Contributing to DAQuiri

We would gladly appreciate contributions from users to improve DAQuiri and the documentation. We also welcome reports of any issues with software or the clarity of the documentation, and ideas that might advance the core aims of the project: to let scientists write free data acquisition software (quickly!).

If you want to contribute to the code, get in touch (see the authors page) and check out some of the features on our backlog. You’ll need a few tools in order to work on DAQuiri:

  1. git
  2. Python >= 3.7 (Anaconda/Miniconda is best because some dependencies are otherwise difficult to install).

Installing a development copy of DAQuiri

Clone (or fork) the repository::
git clone https://github.com/chstan/daquiri.git cd daquiri

Install an environment you can work with using Anaconda or Miniconda (preferably). This process is well documented elsewhere, and there’s nothing unusual in the process for us.

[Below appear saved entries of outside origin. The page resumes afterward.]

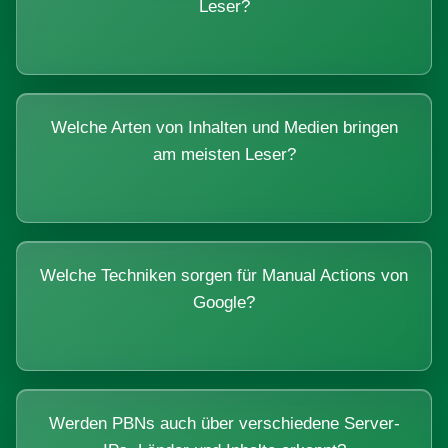
Leser?
Welche Arten von Inhalten und Medien bringen
am meisten Leser?
Welche Techniken sorgen für Manual Actions von
Google?
Werden PBNs auch über verschiedene Server-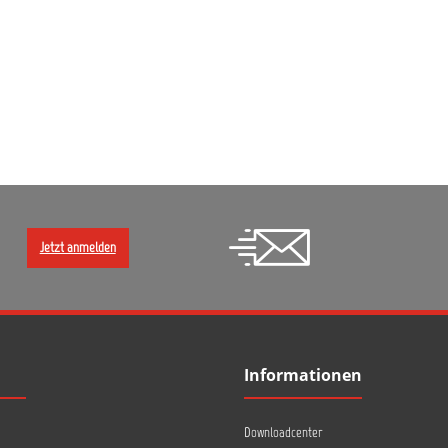
Jetzt anmelden
Informationen
Downloadcenter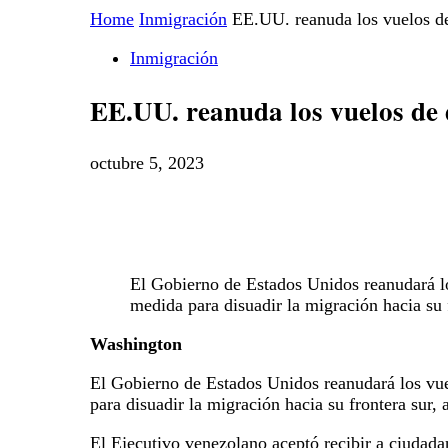
Home
Inmigración
EE.UU. reanuda los vuelos de
Inmigración
EE.UU. reanuda los vuelos de 
octubre 5, 2023
El Gobierno de Estados Unidos reanudará lo
medida para disuadir la migración hacia su 
Washington
El Gobierno de Estados Unidos reanudará los vu
para disuadir la migración hacia su frontera sur,
El Ejecutivo venezolano aceptó recibir a ciudad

Once in your environment, install DAQuiri and its requirements locally with

# conda activate {my environment}

pip install -e .

# ...much time passes...
# at this point you should be able to run DAQuiri and the examples.

python -m daquiri.examples.scanning_experiment

Working on a new feature

After 1.0.0 (before which there will likely be a lot of code churn), development will roughly follow A Successful Git Branching Model, albeit with the more standard branch names develop -> master and master -> release.

Please contribute new features on feature branches and issue pull/merge requests in order to make changes.

If you make a large change such as adding a new feature, please contribute or recruit a willing volunteer to make sure the adjustment is reflected in the documentation and tests.